:: TEXT SECTION

Command Reference
bgrun has 18 subcommands. All commands return JSON to stdout when piped, or human-readable output when connected to a terminal.
The daemon auto-starts on the first CLI invocation. You don’t need to manually start it.
run
Start a background process.
bgrun run [OPTIONS] <cmd> [args...]
Flags
| Flag | Description |
|---|---|
--name <NAME> | Named job (enables idempotent re-run; second run --name X returns the existing job if alive) |
--workspace <WS> | Group jobs for batch operations |
--ready-when <PATTERN> | Mark job Ready when a log line matches this substring |
--ready-when-regex <REGEX> | Mark job Ready when a log line matches this regex |
--ready-when-port <PORT> | Mark job Ready when TCP port localhost:PORT accepts connections |
--ready-when-url <URL> | Mark job Ready when GET returns HTTP 2xx |
--ready-when-file <PATH> | Mark job Ready when file exists |
--after <NAME> | Wait for named job to reach Ready (or Exited/Crashed) before spawning |
--pty | Allocate a pseudo-terminal (useful for processes that buffer output differently with pipes). The PTY is allocated by bgrun’s portable-pty library. Known limitation: programs that open their own PTY (e.g. podman exec -it, ssh, docker attach) may not work with --pty because the child’s PTY is consumed by the inner command rather than bgrun’s PTY master. |
--restart on-crash | Auto-restart if the process exits non-zero (SIGKILL, crash, non-zero exit) |
--backoff <DURATION> | Delay between restart attempts, e.g. 2s, 5m, 500ms (default: 2s, only with --restart) |
--max-rss <MB> | Kill the job if resident memory exceeds this threshold (checked every 1s) |
--max-runtime <D> | Kill the job after this duration (e.g. 30s, 5m) |
--cols <N> | PTY width in columns (default: 80, only with --pty) |
--rows <N> | PTY height in rows (default: 24, only with --pty) |
--allocate-port <NAME> | Allocate a free TCP port and set it as the environment variable <NAME> |
--health-check-url <URL> | Poll an HTTP URL periodically for liveness after ready |
--health-check-port <PORT> | Probe a TCP port periodically for liveness after ready |
--health-interval <SECS> | Seconds between health checks (default: 10) |
--health-threshold <N> | Consecutive health check failures before killing (default: 3) |
Examples
# Simple background process
bgrun run "npm run dev"
# Named + readiness
bgrun run --name server --ready-when "listening on" "cargo run"
# With restart
bgrun run --name worker --restart on-crash --backoff 5s "python worker.py"
# Depends on another job
bgrun run --name tests --after server "cargo test"

::::

STATED EXERCISE 1: Name every flag in the bgrun command reference whose name begins with "--ready-when".
STATED EXERCISE 2: According to the bgrun command reference, how often is the memory threshold set by --max-rss checked?
STATED EXERCISE 3: Pick up the bgrun command reference from where it stops.

:: STORED ROWS

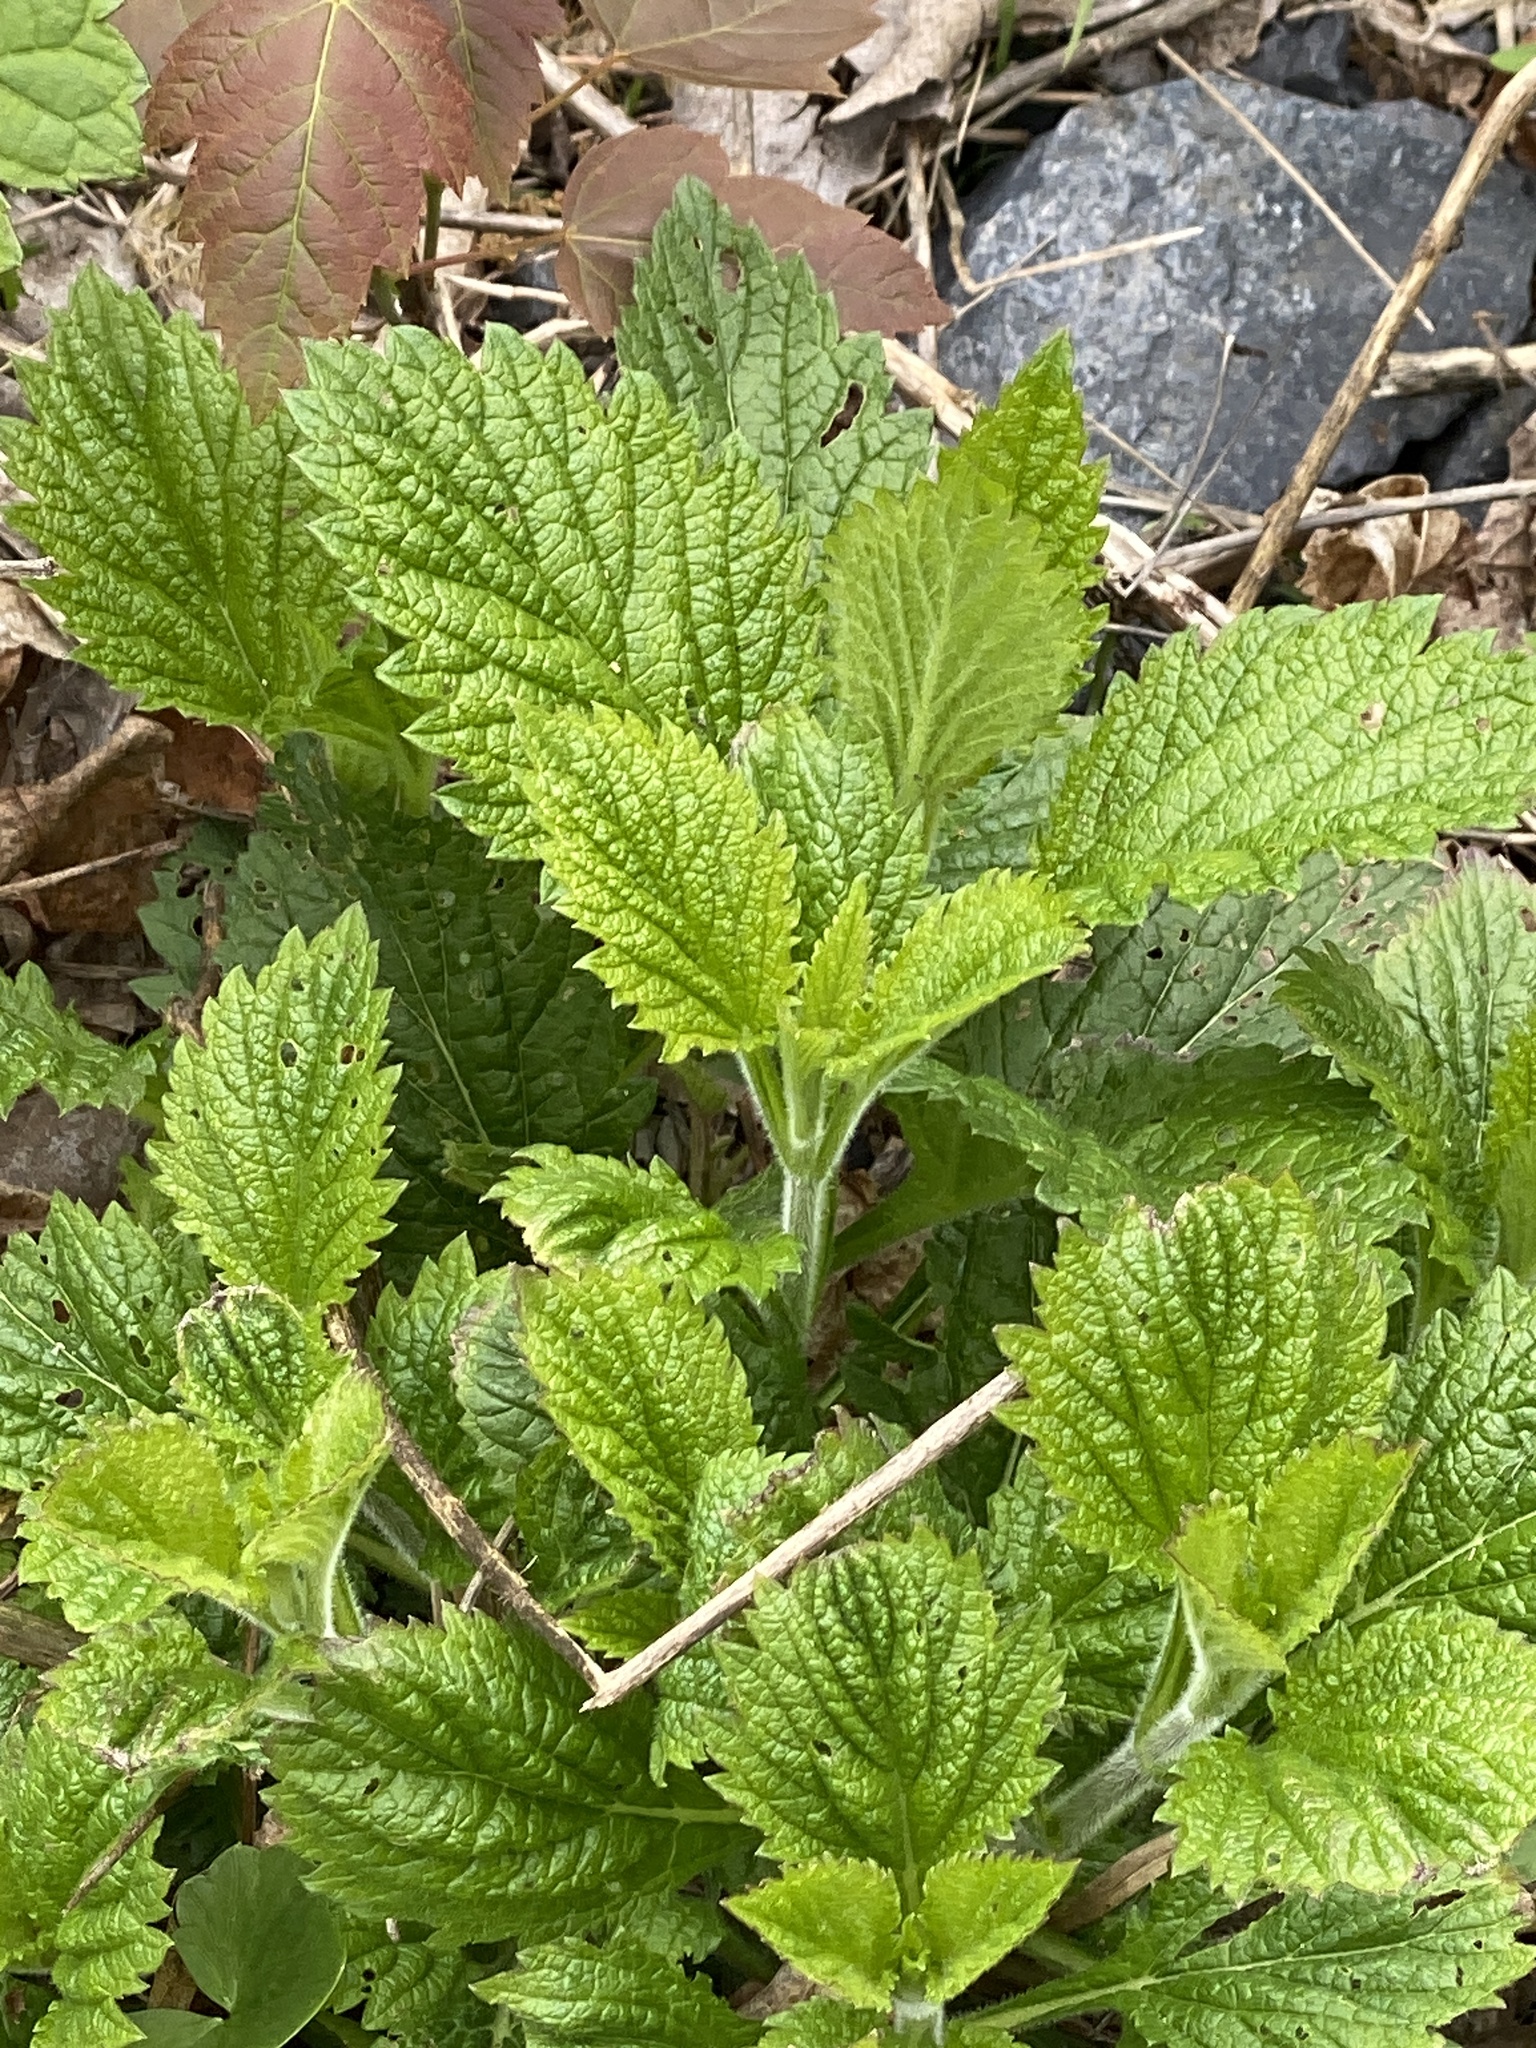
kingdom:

::::
:: STORED ROWS

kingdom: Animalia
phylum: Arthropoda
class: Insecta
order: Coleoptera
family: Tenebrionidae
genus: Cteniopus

::::

TASK OUTPUT 1: --ready-when, --ready-when-regex, --ready-when-port, --ready-when-url, --ready-when-file

TASK OUTPUT 2: Every 1s.

TASK OUTPUT 3:
# PTY allocation
bgrun run --pty "npm run dev"
Output (JSON)
{"id":"abc123","name":"server","workspace":null,"cmd":["cargo","run"],"pid":12345,"state":"running","started_at":"2026-05-31T00:00:00Z"}
If a named job is already running, the existing record is returned instead of spawning a duplicate.
run-group
Start multiple named jobs in parallel. Each name is resolved from bgrun.toml (see bgrun.toml Reference). Jobs respect their after dependencies — the group waits for each job’s dependencies before spawning it.
bgrun run-group <NAME> [NAME...]
Examples
# Start all jobs defined in bgrun.toml
bgrun run-group db server worker
# Start specific group
bgrun run-group server worker
Output (JSON)
[
{"id":"aaa","name":"server","state":"running",...},
{"id":"bbb","name":"worker","state":"running",...}
]
list
List all known jobs, or filter by workspace.
bgrun list [--workspace <WS>]
Examples
# All jobs
bgrun list
# Jobs in a specific workspace
bgrun list --workspace myapp
Output (JSON) — one JSON object per line (NDJSON):
{"id":"abc","name":"server","workspace":"myapp","cmd":["cargo","run"],"pid":12345,"state":"running","started_at":"..."}
{"id":"def","name":"worker","workspace":"myapp","cmd":["python","worker.py"],"pid":12346,"state":"exited","started_at":"..."}
status
Get the current state of a job.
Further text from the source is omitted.